Sunita Sarawagi is assistant professor at the Indian Institute of Technology, Bombay. She received her Ph.D degree in 1996 from the University of California at Berkeley and was a research stagg member with the data mining group of IBM Almaden Research Center before joining IIT Bombay in 1999. Her research interests include database mining, OLAP and extended relational database systems. She has several publications in international conferences including a best paper award at the 1998 ACM SIGMOD conference.

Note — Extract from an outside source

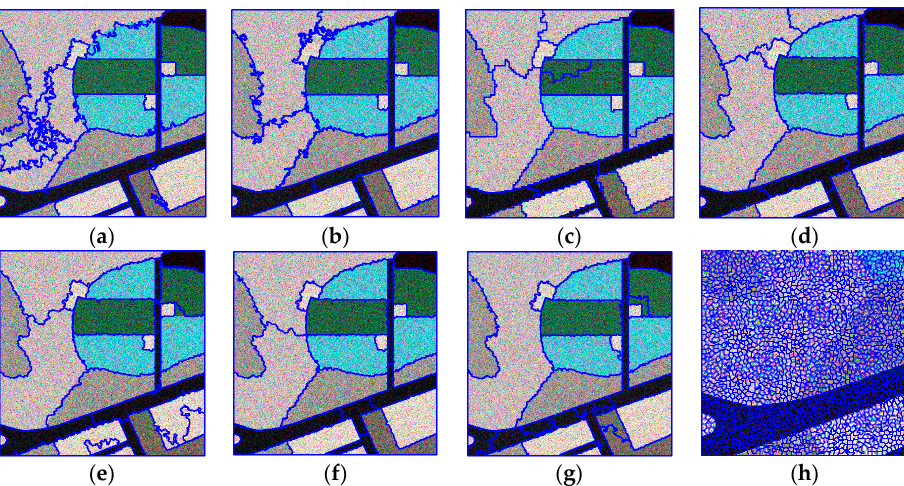
Figure 6. Segmentation results of the simulated image using different methods: ( a ) FNEA segmentation based on Freeman decomposition without SAR statistical features (FFD), ( b ) FNEA segmentation with Pauli RGB image without SAR statistical features (FPD), ( c ) improved FNEA with G 0 statistical features start from square blocks (IFGB), ( d ) improved FNEA using Wishart statistical features with pre-segmenting by simple linear iterative clustering (SLIC) (IFWS), ( e ) improved FNEA using K statistical features with pre-segmenting by SLIC (IFKS), ( f ) improved FNEA using the G 0 statistical features with pre-segmenting by SLIC (IFGS), ( g ) segmentation using the G 0 statistical features without shape features based on SLIC pre-segmenting (IFGS-S), and ( h ) SLIC (local enlarged drawing of lower-left part of the superpixel map). Table 1. Segmentation accuracy measures of the simulated image.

She has served as program committee member for SIGMOD, VLDB, and ICDE conferences and is an associate editor of the ACM SIGKDD newsletter and IEEE Data Engineering Bulletin.

Guest Editor

Kyoseok Shim is currently an Assistant Professor at Korea Advanced Institute of Science and Technology (KAIST) in Korea. Before joining KAIST, he was a member of technical staff (MTS) in Bell Laboratories in which he initiated and worked for the Serendip data mining project with Rajeev Rastogi. Before that, he was a research staff member of Quest Data Mining project at IBM Almaden Research Center. He also worked as a summer intern for two summers at Hewlett Packard Laboratories. He received B.S degree in Electrical Engineering from Seoul National University in 1986, and the MS and Ph.D. degrees in Computer Science from University of Maryland, College Park, in 1988 and 1993 respectively. He has been working in the area of data mining, data warehousing, query processing and query optimization, XML, and semi-structured data. He has been an Advisory Committee Member for ACM SIGKDD. He has also served as a program committee member on international conferences that include ICDE’97, KDD’98, SIGMOD’99, SIGKDD’99, VLDB’00 and SIGKDD’01. He did a data mining tutorial at CIKIM’99, ICDE’99, and SIGKDD’99 conferences. He was co-chair of the 1999 ACM SIGMOD Workshop on Research Issues in Data Mining and Knowledge Discovery.